You thought that you were the elect. That you were better than those outside this room. You bargained your freedom for the comfort of discipline and superiority. You chose to accept that group’s will and the big lie over your own conviction. Oh, you think to yourself that you were just going along for the fun. That you could extricate yourself at any moment. But where were you heading? How far would you have gone? Let me show you your future.

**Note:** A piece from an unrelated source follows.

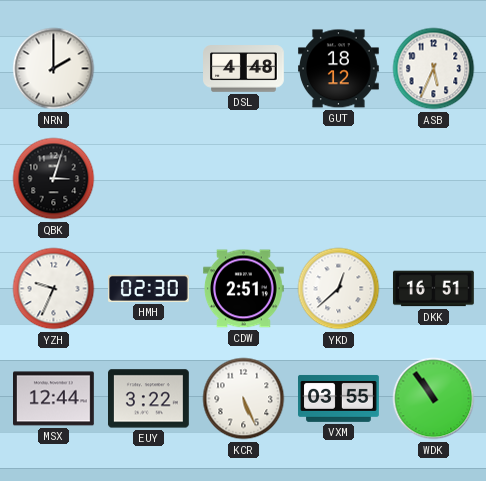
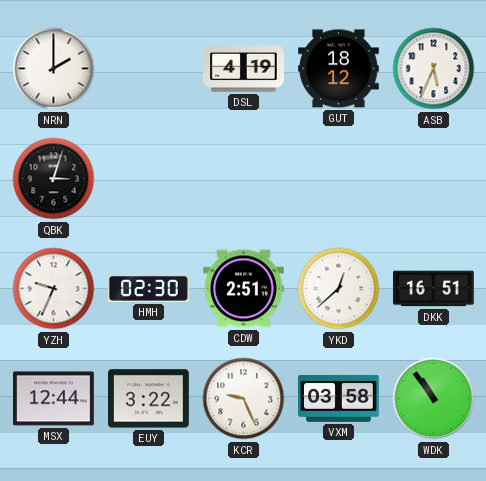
DSL: 4:48 -> 4:19
KCR: 5:26 -> 9:26
VXM: 03:55 -> 03:58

And then at that point, he turned on the auditorium’s rear projector, which cast a much larger image over the stage, and what did it depict? Why, the Nazis! Nazis, Nazis, everywhere! Nazis as far as the eye can see! Or, as Jones retells it,
In ghostly images the history of the Third Reich paraded into the room. The discipline. The march of super race [sic]. The big lie. Arrogance, violence, terror. People being pushed into vans. The visual stench of death camps. Faces without eyes. The trials. The plea of ignorance. I was only doing my job. My job. As abruptly as it started the film froze to a halt on a single written frame. “Everyone must accept the blame. No one can claim that they didn’t in some way take part.”
He then proceeds to lecture the students about he tricked them all into becoming Nazis for a few paragraphs (I’ll spare you the ridiculousness of his argument). He further tells them that just like the Germans never admitted they knew Jews were being tortured in camps, they’ll never admit to having attended the Third Wave rally: “You will keep this day and this rally a secret. It’s a secret I shall share with you.”
The slow kid who volunteered to be his bodyguard starts crying, and Jones tells him, “It’s over. It’s all right” as they embrace. Some other students start crying as well while everyone exits the auditorium. The end.
There’s much to say about Ron Jones’s story that can be contradicted by external evidence, and we’ll get there, I assure you. But for now, I can’t help but note another internal inconsistency in his own writing. He begins the entire essay by talking about a student named Steve Cognilio who recognizes him, gives him a Third Wave salute, and the first thing he says is, “Mr. Jones do you remember the Third Wave?” which prompts all the memories to come flooding back into Jones’s consciousness. But he ends the essay with these words:
As predicted we […] shared a deep secret. In the four years I taught at Cubberley High School no one ever admitted to attending the Third Wave Rally. Oh, we talked and studied our actions intently. But the rally itself. No. It was something we all wanted to forget.
Apparently, the event was so traumatic that everyone wanted to forget it… except, of course, this student who immediately wants to talk about it, apparently quite nonchalantly, upon seeing his former teacher.
Alright, that’s enough for now. Next week, we’ll explore the writings of an earlier blogger who completely demolished Ron Jones’s story and got real students from that class to message him with their accounts of what actually happened. And we’ll also talk about how some Wikipedia editors conspired to bury his research. Stay tuned.
Edit 7/24/2024: I removed a sentence accusing Jones of lying about a certain detail, because I realized it may have been true, but in reference to only one of his three classes that he tried the experiment with.